Open source hardware does work well, but perhaps you, as an entrepreneur, inventor, or investor, are not willing to go to that extreme. Like everything in life, this need not be absolute. Here are a few alternatives to "pure" open source:

Option A (version priority)
The developer only makes each previous version of the product or technology public. I don't really like this but feel it's vastly better than closed source, and possibly this is paletable to many companys that wouldn't otherwise consider open source.

Option B (functional data only):
The developer shares the schematic but not the PCB layout. I think this is a reasonable option, though hard to implement for mechanical or optical systems.

Option C (stylistic variation):
The developer maintains a version of the technology which is stylistically enhanced but functionally equivalent to the open source design. This seems reasonable to me for mechanical designs, or for software, where a backend may be open source but a GUI is proprietary.

The Spirit of Open Source

What about me? Do I worry about copy cats? My own take on all this is that it would be wrong for someone else to take my designs and reproduce them for sale exactly as-is. That's just plain theft and not consistent with the spirit of open source. For me, publishing design data has two purposes:

1. To empower the user to truly understand their technology, giving them license to repair and maintain, or to produce the technology for their own use or experimentation without having to pay someone else for it.

2. To provide a springboard for other developers/companies/researchers. We want to stand on the shoulders of giants and make sure technology only gets better over time. This should result in new and improved products, but which only get released after substantive changes have been made to the open source reference design.
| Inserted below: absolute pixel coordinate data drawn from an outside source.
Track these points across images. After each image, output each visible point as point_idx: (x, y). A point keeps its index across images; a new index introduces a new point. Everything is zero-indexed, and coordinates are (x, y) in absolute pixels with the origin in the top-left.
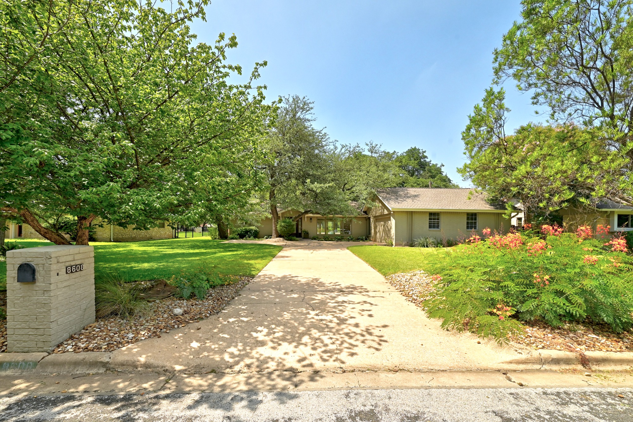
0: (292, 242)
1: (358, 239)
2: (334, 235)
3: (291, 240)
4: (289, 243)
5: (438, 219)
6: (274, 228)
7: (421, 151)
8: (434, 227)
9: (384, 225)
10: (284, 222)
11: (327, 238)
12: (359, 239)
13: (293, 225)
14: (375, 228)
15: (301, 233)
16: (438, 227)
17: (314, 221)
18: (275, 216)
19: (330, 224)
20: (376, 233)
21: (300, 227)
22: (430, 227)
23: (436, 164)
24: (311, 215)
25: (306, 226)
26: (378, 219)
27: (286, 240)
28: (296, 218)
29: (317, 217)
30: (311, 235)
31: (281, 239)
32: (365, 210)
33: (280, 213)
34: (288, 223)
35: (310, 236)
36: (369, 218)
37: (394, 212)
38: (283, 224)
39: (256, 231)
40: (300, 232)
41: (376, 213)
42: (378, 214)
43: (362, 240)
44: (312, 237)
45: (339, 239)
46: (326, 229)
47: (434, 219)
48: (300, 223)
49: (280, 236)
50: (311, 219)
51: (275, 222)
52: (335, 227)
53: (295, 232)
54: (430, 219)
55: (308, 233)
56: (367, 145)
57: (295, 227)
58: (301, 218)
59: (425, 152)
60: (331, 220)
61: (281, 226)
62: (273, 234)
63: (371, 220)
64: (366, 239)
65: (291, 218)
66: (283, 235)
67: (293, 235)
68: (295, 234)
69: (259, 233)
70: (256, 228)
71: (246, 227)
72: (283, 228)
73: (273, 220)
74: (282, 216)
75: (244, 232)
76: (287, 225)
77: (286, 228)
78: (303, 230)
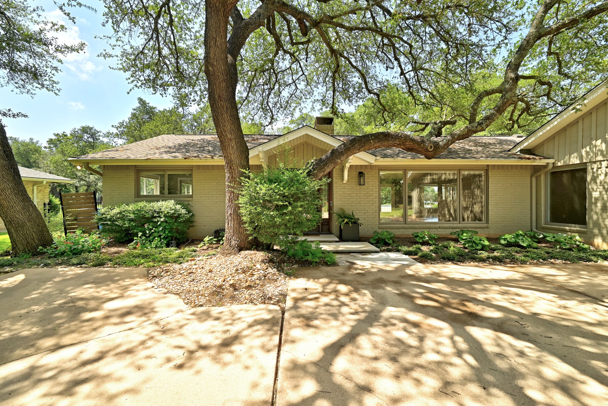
6: (228, 210)
17: (371, 182)
29: (380, 168)
33: (258, 154)
38: (263, 189)
39: (174, 217)
50: (362, 174)
55: (356, 223)
61: (253, 201)
69: (190, 222)
70: (178, 207)
71: (142, 204)
72: (264, 207)
73: (227, 175)
74: (264, 166)
75: (131, 220)
76: (286, 192)
77: (278, 208)
78: (335, 209)
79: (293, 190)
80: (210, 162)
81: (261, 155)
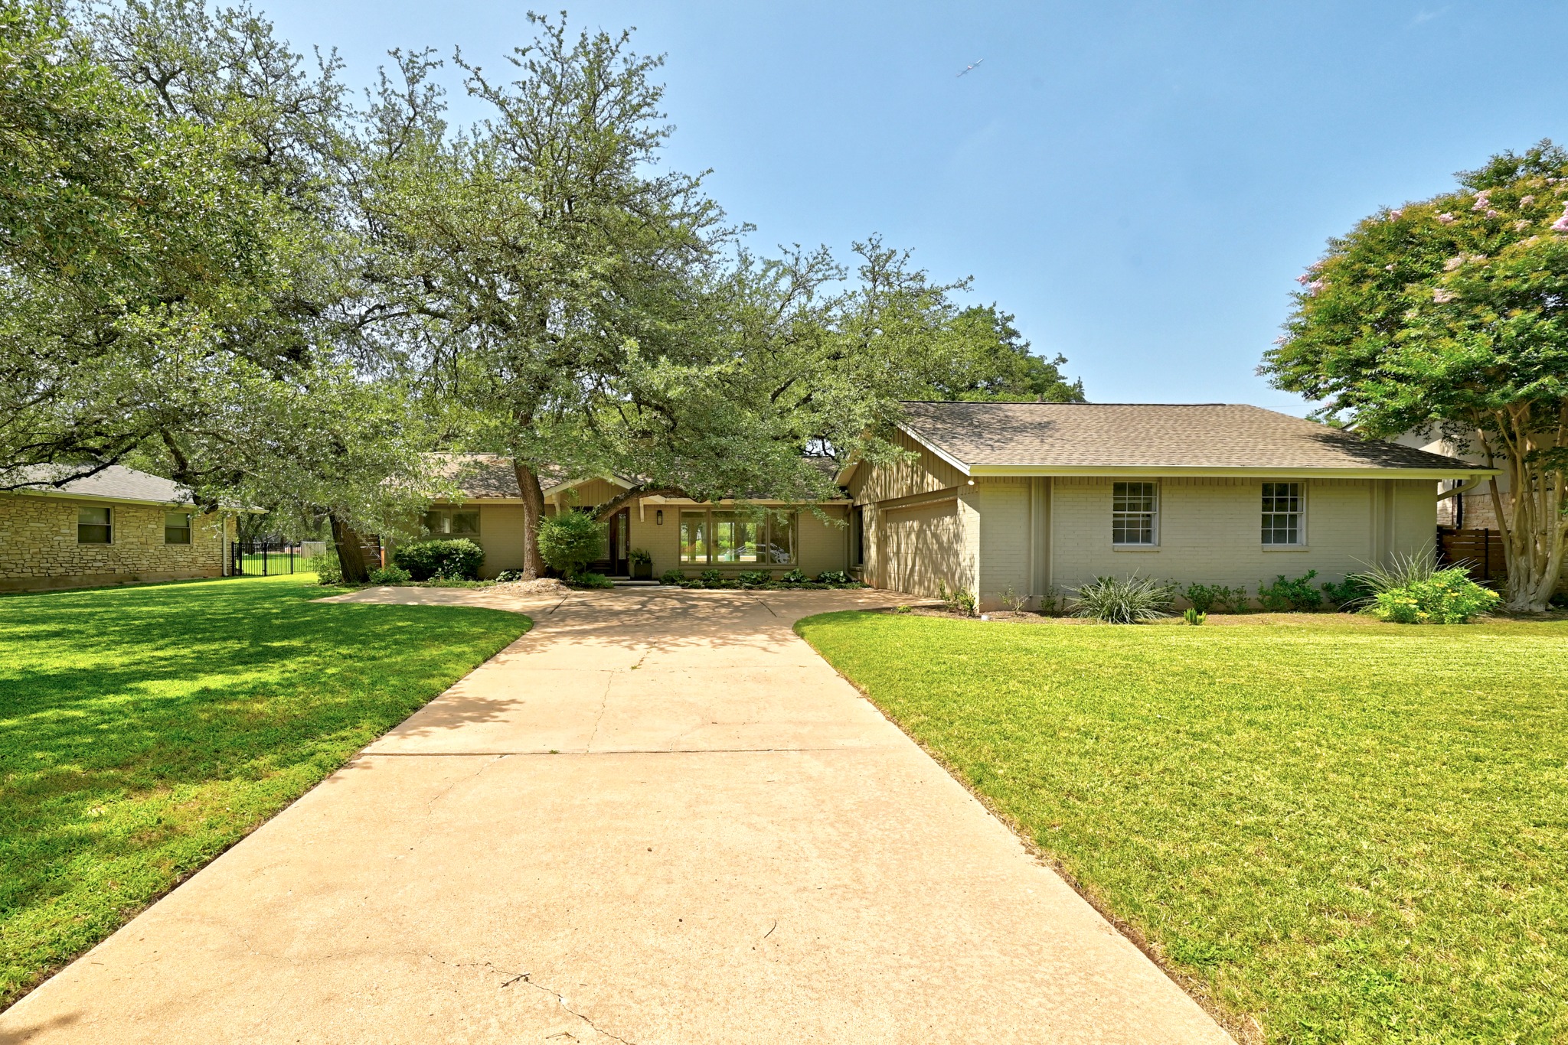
0: (587, 596)
1: (819, 582)
2: (736, 567)
3: (587, 587)
4: (576, 597)
5: (1148, 507)
6: (528, 546)
7: (998, 316)
8: (1132, 538)
9: (920, 533)
10: (561, 524)
11: (712, 577)
12: (823, 580)
13: (595, 534)
14: (883, 542)
15: (625, 563)
16: (1147, 538)
17: (671, 520)
18: (533, 503)
19: (725, 529)
20: (884, 559)
21: (622, 537)
22: (1118, 537)
23: (1042, 358)
24: (657, 500)
25: (641, 534)
26: (890, 510)
27: (569, 585)
28: (605, 508)
29: (680, 507)
30: (659, 567)
31: (553, 582)
32: (844, 482)
33: (550, 495)
34: (577, 525)
35: (655, 569)
36: (858, 511)
37: (976, 479)
38: (556, 530)
39: (470, 554)
40: (622, 556)
41: (887, 487)
42: (893, 495)
43: (836, 582)
44: (661, 575)
45: (756, 579)
46: (712, 546)
47: (1133, 507)
48: (622, 527)
49: (548, 572)
50: (660, 513)
51: (531, 522)
52: (740, 539)
53: (607, 557)
54: (1116, 507)
55: (648, 562)
56: (859, 249)
57: (605, 540)
58: (626, 511)
59: (1010, 319)
60: (727, 515)
61: (549, 538)
62: (527, 565)
63: (867, 514)
64: (849, 581)
65: (588, 509)
66: (557, 567)
67: (594, 567)
68: (605, 563)
69: (480, 560)
70: (473, 545)
71: (438, 542)
72: (557, 543)
73: (526, 518)
74: (557, 505)
75: (428, 557)
76: (573, 532)
77: (568, 543)
78: (632, 549)
79: (578, 531)
80: (501, 501)
81: (554, 497)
The philosophy I've outlined here would seem to suggest a specific kind of open source license which forbids the outright copying of a design for commercial use, but which encourages copying for R&D or for personal use, or for implementation as a sub-system as part of more complicated technology. I haven't found an open source license that does that, which is surprising to me considering everyone and their mom seems to have written an OS license just for the heck of it. So here's my own rather crude open source license, which applies to all Sky's Edge projects/products:

The Sky's Edge License

But, in releasing open source hardware, for God's sake do it right: If you decide to work up your own product based on an open source reference design, give it a unique name and document it with care.